Principaux renseignements
- Meg O’Neill, PDG de BP, donne la priorité à une allocation rigoureuse des capitaux afin de rétablir la confiance des actionnaires.
- Une structure rationalisée en deux divisions renforce l’agilité opérationnelle en période d’instabilité géopolitique.
- Les pénuries actuelles sur le marché offrent une marge de manœuvre financière pour résoudre les défis persistants de l’entreprise.
Faisant le bilan de ses 100 premiers jours à la tête de l’entreprise, Meg O’Neill, PDG de BP, a souligné la nécessité d’affiner le cadre décisionnel de l’entreprise afin de restaurer la confiance des actionnaires. Dans une publication sur LinkedIn, Mme O’Neill a mis l’accent sur une approche plus rigoureuse de l’allocation des capitaux, affirmant que l’entreprise devait privilégier les investissements de haute qualité plutôt qu’un volume élevé de projets afin de garantir sa responsabilité et sa fiabilité.
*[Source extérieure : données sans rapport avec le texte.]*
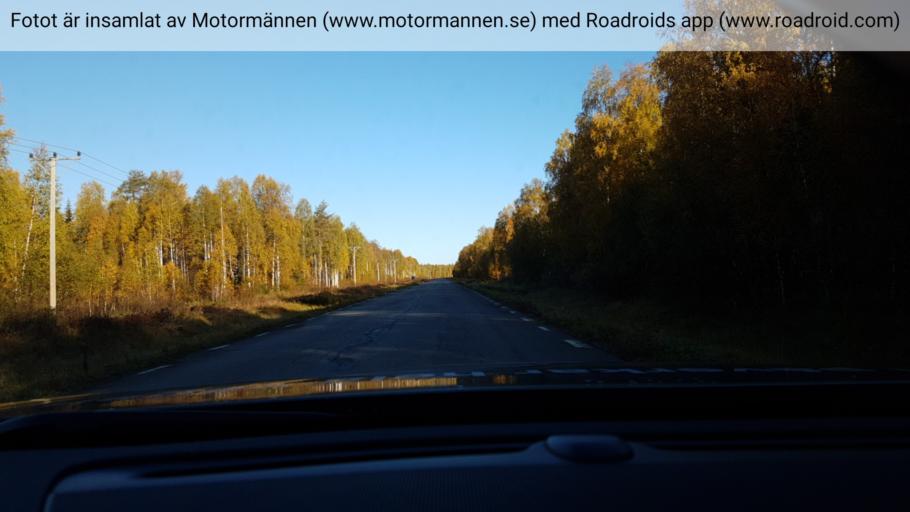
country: SE
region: Norrbotten
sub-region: Bodens Kommun
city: Boden
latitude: 65.9139
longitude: 21.6606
Une structure d’entreprise allégée
Afin d’améliorer l’agilité opérationnelle, Meg O’Neill a réorganisé l’entreprise en deux divisions principales — amont et aval — en utilisant le secteur du négoce comme trait d’union pour optimiser la valeur. Cette structure allégée s’est déjà révélée efficace pour gérer la volatilité provoquée par les tensions entre les États-Unis et l’Iran.
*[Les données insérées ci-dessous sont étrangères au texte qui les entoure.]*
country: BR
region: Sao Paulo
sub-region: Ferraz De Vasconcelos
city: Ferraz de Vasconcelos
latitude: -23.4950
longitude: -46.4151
Plus précisément, la synergie entre les unités de raffinage et de transport maritime a permis à BP de s’adapter rapidement, facilitant l’acheminement de millions de litres de diesel américain vers l’Australie et augmentant la production de kérosène dans une usine espagnole.
Avantages concurrentiels et perspectives d’avenir
Les experts du secteur estiment que le climat géopolitique actuel, caractérisé par des pénuries d’approvisionnement et la hausse des prix du brut, offre un avantage financier susceptible d’aider O’Neill à résoudre les défis persistants de l’entreprise.
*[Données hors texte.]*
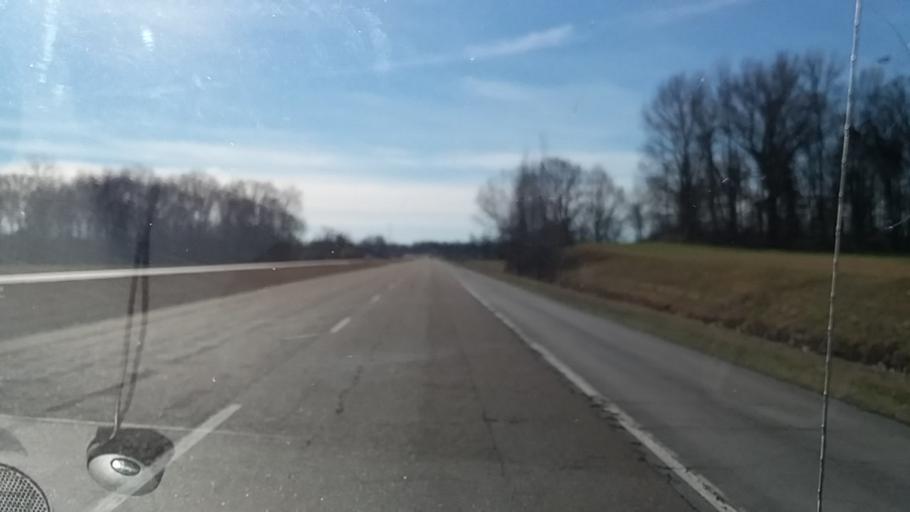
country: US
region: Tennessee
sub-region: Lauderdale County
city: Halls
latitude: 35.9264
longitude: -89.2824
Pas encore de feuille de route à long terme
Bien qu’elle ait récemment remanié la direction et les lignes hiérarchiques afin de renforcer l’engagement de l’entreprise dans le secteur du pétrole et du gaz, elle n’a pas encore présenté de nouvelle feuille de route à long terme allant au-delà de la stratégie existante, qui s’étend jusqu’en 2027.
Il convient de noter que ses réflexions sur les progrès de l’entreprise n’ont fait aucune mention de l’ancien président Albert Manifold, qui a été démis de ses fonctions en mai.